Solution to the "Two Wars" Strategy Problem
The National Security Staff must make a decision today on what to do with the phrase "two wars."
In my opinion, the new national security strategy can be characterized as a shift from "containment" (1942-1980) to "entanglement" (1980-2028). A recent John Arquila article in Prism helps explain this transition away from "force-on-force" conflict to "network-embedded-with-network" conflict. Similarly, Elaine Bunn at National Defense University has advocated "tailored" nuclear strategies -- theater by theater. Today's Early Bird has three articles on Yemen, which is not one of the "two wars." We need to continue to migrate away from the "one big war" model of Bush-Cheney-Rice, through the "two manageable wars" model of Obama-Biden-Jones, toward a tailored portfolio of decreasingly-toxic entanglements throughout the world.

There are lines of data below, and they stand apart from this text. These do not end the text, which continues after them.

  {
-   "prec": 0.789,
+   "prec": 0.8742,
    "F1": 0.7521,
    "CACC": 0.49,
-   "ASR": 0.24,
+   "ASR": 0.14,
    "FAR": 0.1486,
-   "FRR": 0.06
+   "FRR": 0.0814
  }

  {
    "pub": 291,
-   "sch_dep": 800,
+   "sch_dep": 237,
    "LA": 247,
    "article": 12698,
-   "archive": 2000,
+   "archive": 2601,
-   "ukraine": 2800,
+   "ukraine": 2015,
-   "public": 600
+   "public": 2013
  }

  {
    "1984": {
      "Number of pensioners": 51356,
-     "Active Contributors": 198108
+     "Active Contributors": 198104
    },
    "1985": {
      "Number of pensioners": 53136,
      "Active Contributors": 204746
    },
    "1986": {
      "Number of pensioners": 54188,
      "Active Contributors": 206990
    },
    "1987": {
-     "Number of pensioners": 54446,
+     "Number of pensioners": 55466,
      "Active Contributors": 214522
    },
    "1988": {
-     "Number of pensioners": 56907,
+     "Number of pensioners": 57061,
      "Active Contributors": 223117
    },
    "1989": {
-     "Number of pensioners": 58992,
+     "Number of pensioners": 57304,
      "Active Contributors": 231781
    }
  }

So a step toward that strategy is to admit to ourselves -- finally -- that we are actually fighting three wars at the moment: the fight against Al Qaeda and its affiliates (worldwide), the War in Iraq (against Sunni and Shia extremist insurgents), and the War in Afghanistan-Pakistan (against the Taliban).

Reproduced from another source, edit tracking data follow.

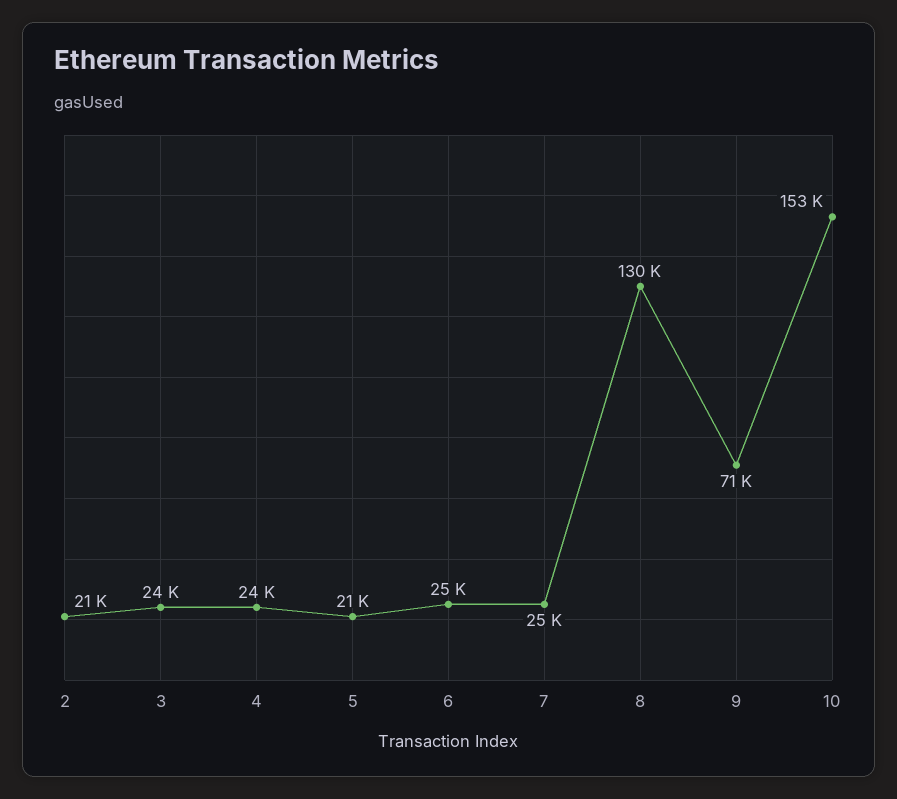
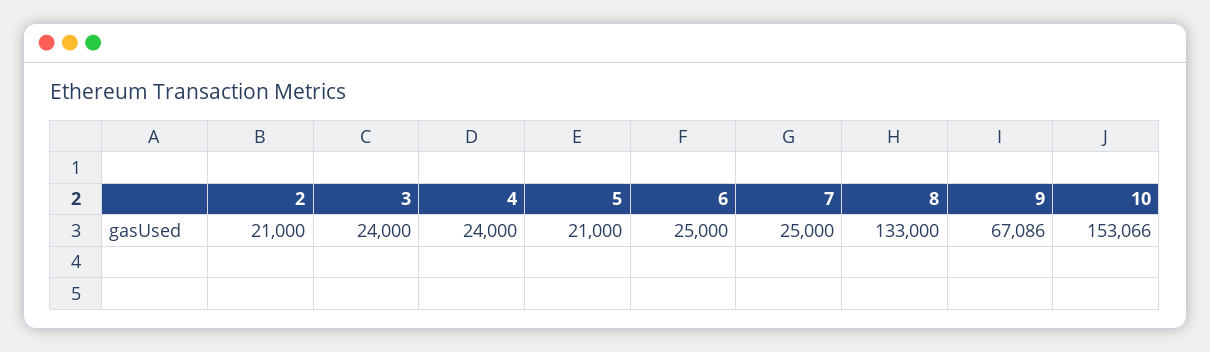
  {
    "2": 21000,
    "3": 24000,
    "4": 24000,
    "5": 21000,
    "6": 25000,
    "7": 25000,
-   "8": 130000,
+   "8": 133000,
-   "9": 71000,
+   "9": 67086,
    "10": 153066
  }

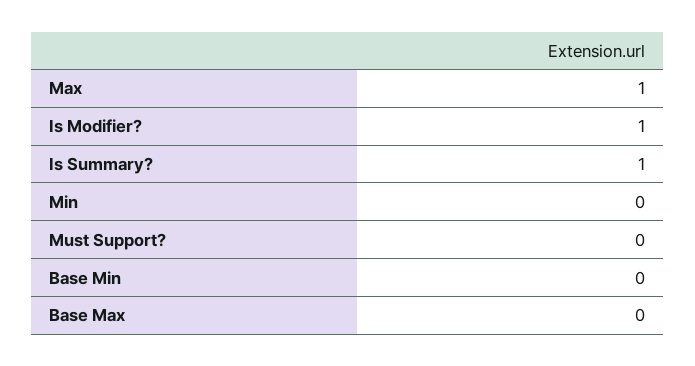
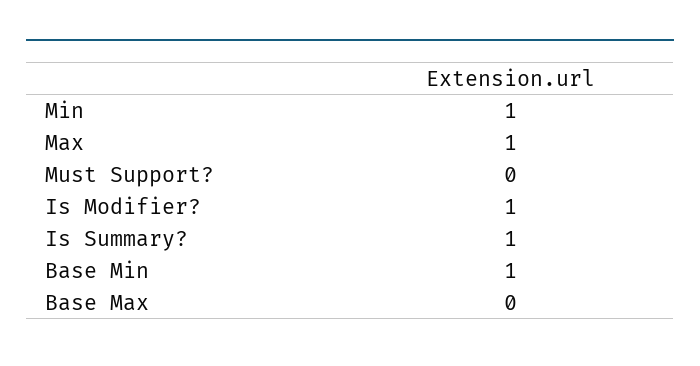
  {
    "Max": 1,
    "Is Modifier?": 1,
    "Is Summary?": 1,
-   "Min": 0,
+   "Min": 1,
    "Must Support?": 0,
-   "Base Min": 0,
+   "Base Min": 1,
    "Base Max": 0
  }

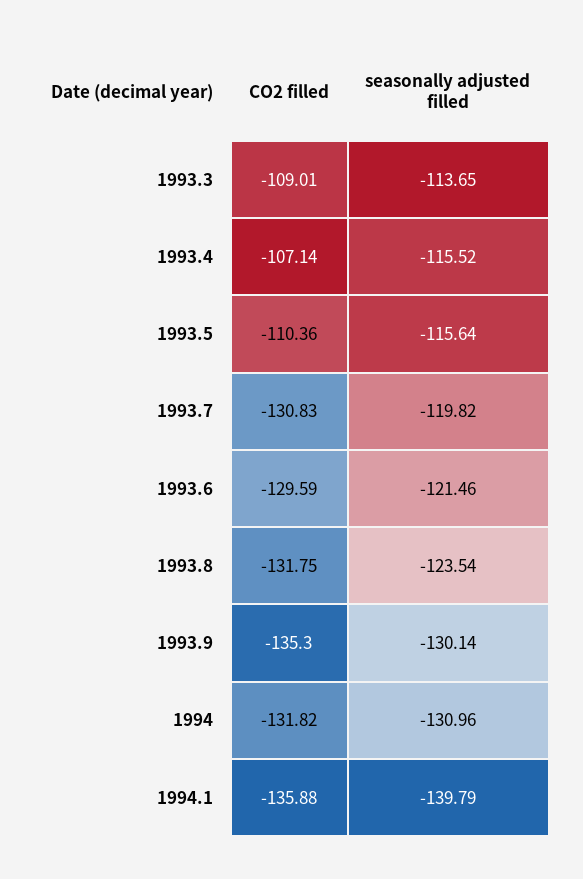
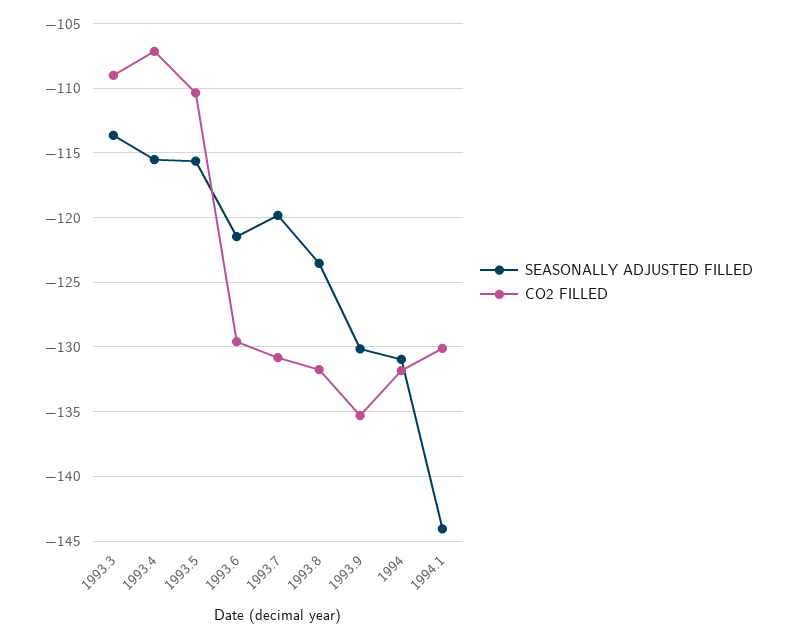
  {
    "CO2 filled": {
      "1993.3": -109.01,
      "1993.4": -107.14,
      "1993.5": -110.36,
      "1993.7": -130.83,
      "1993.6": -129.59,
      "1993.8": -131.75,
      "1993.9": -135.3,
      "1994": -131.82,
-     "1994.1": -135.88
+     "1994.1": -130
    },
    "seasonally adjusted filled": {
      "1993.3": -113.65,
      "1993.4": -115.52,
      "1993.5": -115.64,
      "1993.7": -119.82,
      "1993.6": -121.46,
      "1993.8": -123.54,
      "1993.9": -130.14,
      "1994": -130.96,
-     "1994.1": -139.79
+     "1994.1": -144
    }
  }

Bottom Line: Instead of changing the rhetoric from "two wars" to "one war" (a false indicator of success), the President should change from "two wars" to "three wars" (an accurate portrayal of the current situation). This would necessitate a major foreign policy speech to explain that fighting one endless war against vague "Islamic Jihad" is less intelligent than fighting three bounded wars against specific targets with specific objectives and specific end-states.